* What you will do
Please copy out the listing below word for word, leaving out the pictures.

* Raw data

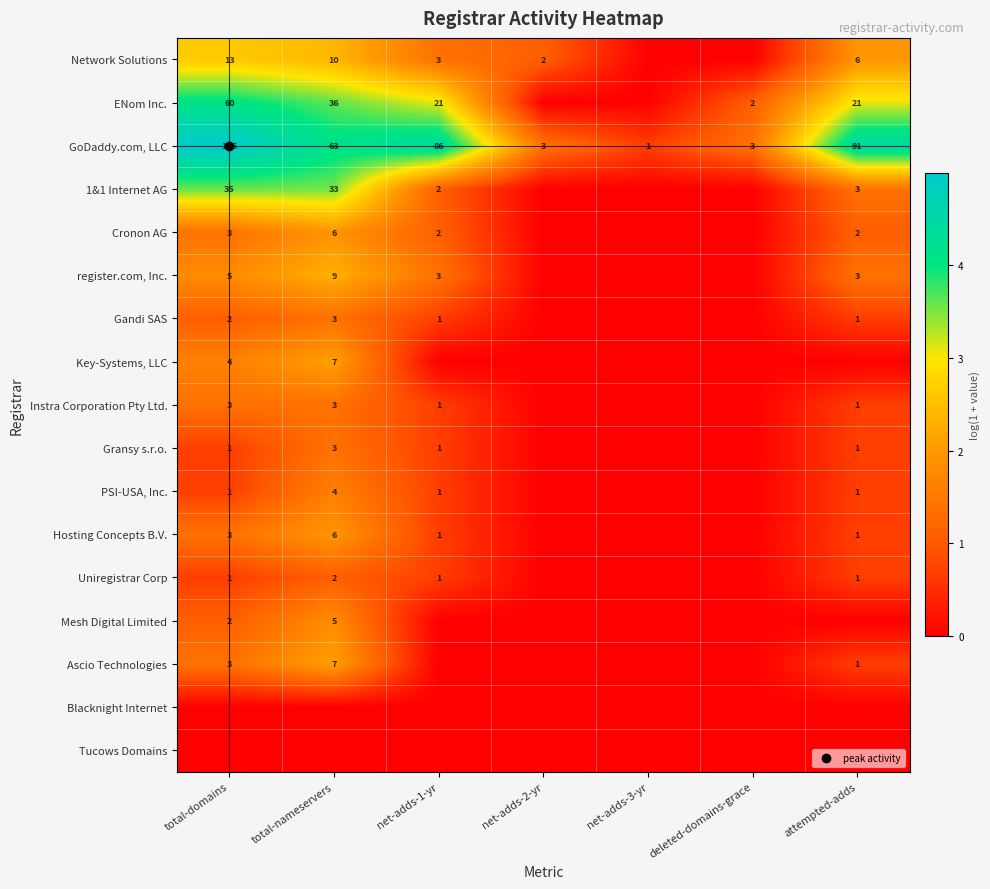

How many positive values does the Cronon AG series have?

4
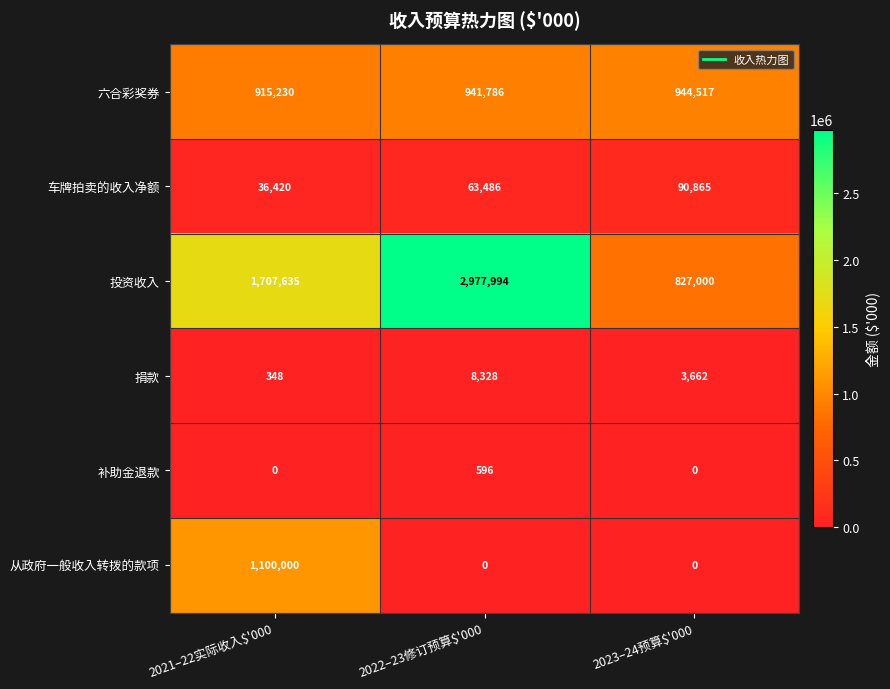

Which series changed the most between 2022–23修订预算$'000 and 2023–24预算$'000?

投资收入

* Exercise output
How many positive values does the Cronon AG series have?

4

Which series changed the most between 2022–23修订预算$'000 and 2023–24预算$'000?

投资收入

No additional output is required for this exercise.